Pour bien des Français la menace est encore surtout terrestre ; leurs regards restent fixés sur la ligne bleue des Vosges cependant que les menaces venant de la mer, source de richesses et voie de nos approvisionnements vitaux, sont autrement plus redoutables et plus probables. Pour y faire face le cas échéant, ne serait-il pas temps de doter notre Marine d'armes nucléaires tactiques ?
Quelques aspects de l'évolution des menaces et de leurs parades
Pendant des siècles, la France a vécu tournée vers l’Est, adossée à l’Océan, prête à repousser par la force de ses armées les ennemis qui tenteraient d’envahir son territoire. Et elle a eu bien souvent à le faire. Elle en est restée profondément marquée dans son inconscient collectif.
Pour les gens de la génération de mon grand-père, qui avaient connu successivement la guerre de 1870, puis celle de 1914, puis celle de 1939, une question du genre de celles qu’on pose volontiers aujourd’hui à propos des menaces qui pèsent sur la France aurait fait se lever les sourcils d’étonnement : la menace, bien sûr, elle venait de l’Est, et par la terre, et c’était grâce à une armée puissante et nombreuse qu’on pouvait y faire face. Tout était très simple. Défendue par la mer, la France ne risquait rien ni au Sud, ni à l’Ouest, et toute sa force et sa vigilance devaient être concentrées vers le continent. Il était bon de pouvoir faire usage des voies maritimes à cause de nos colonies et pour garder ouvert l’accès de notre territoire au commerce mondial et au soutien apporté par des alliés éventuels. Mais au fond, en cas de nécessité, on s’en passerait.

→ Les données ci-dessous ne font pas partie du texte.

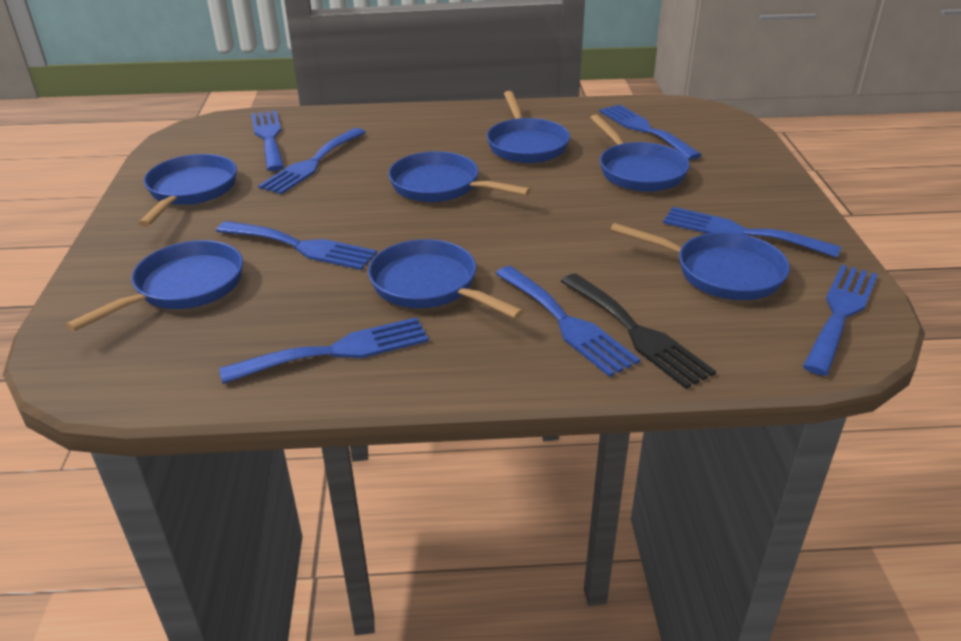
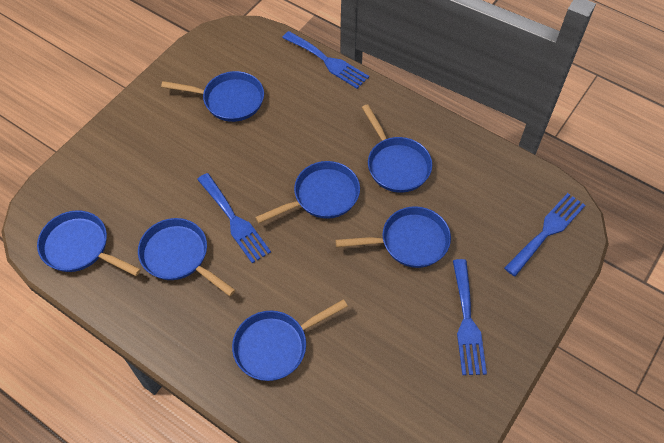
black fork: 1 -> 0
blue fork: 8 -> 4

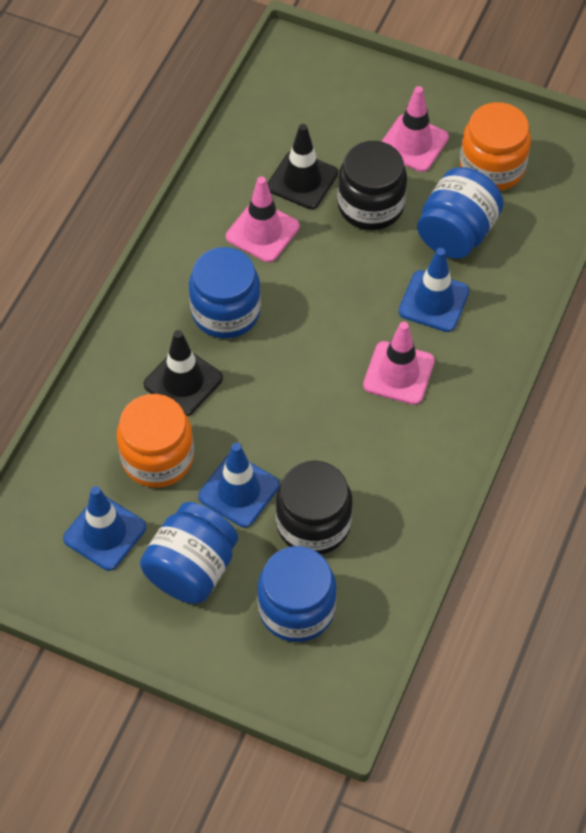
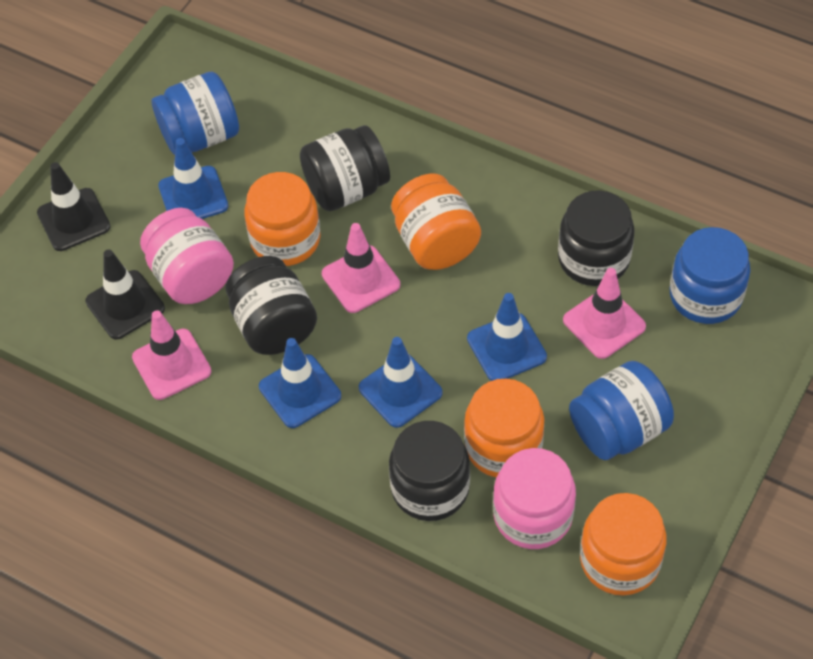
black jar: 2 -> 4
blue jar: 4 -> 3
blue traffic cone: 3 -> 4
orange jar: 2 -> 4
pink jar: 0 -> 2

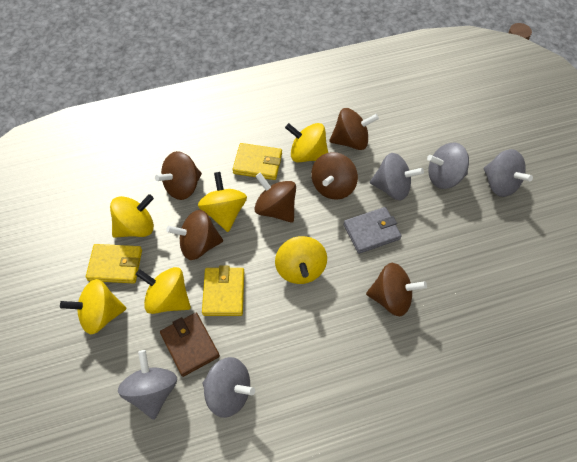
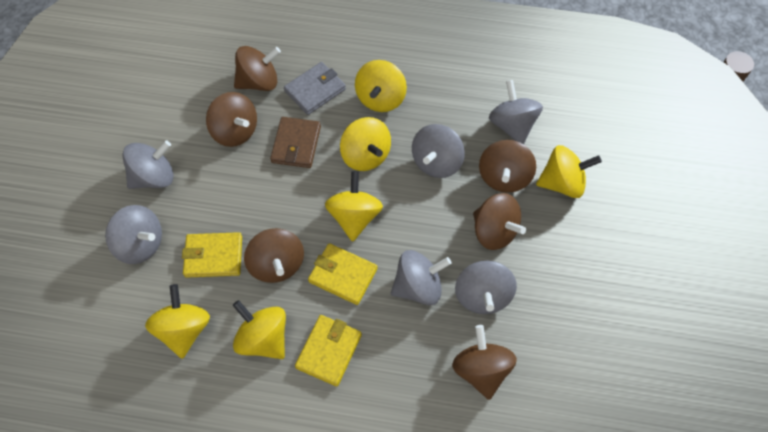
grey spinning top: 5 -> 6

La génération de mon père voyait les choses d’une façon fort analogue. Pour elle, cependant, la mer avait pris davantage d’importance. Plus encore que par le passé, on lui attribuait une valeur de protection (l’échec de l’opération des Dardanelles n’était pas resté inaperçu). Mais surtout, on s’était mis à mieux percevoir ses possibilités, à se rendre compte qu’elle était la voie d’accès nécessaire pour le matériel et les renforts apportés par nos alliés, et que sans sa libre disposition, la France, qui ne pouvait plus lutter seule, serait perdue. D’autre part, la puissance aérienne était venue prendre sa place dans la bataille. Mais, pour l’opinion publique, elle n’était encore qu’une contribution supplémentaire à la puissance des armées de terre. La ligne bleue des Vosges gardait pour tous la même valeur magique.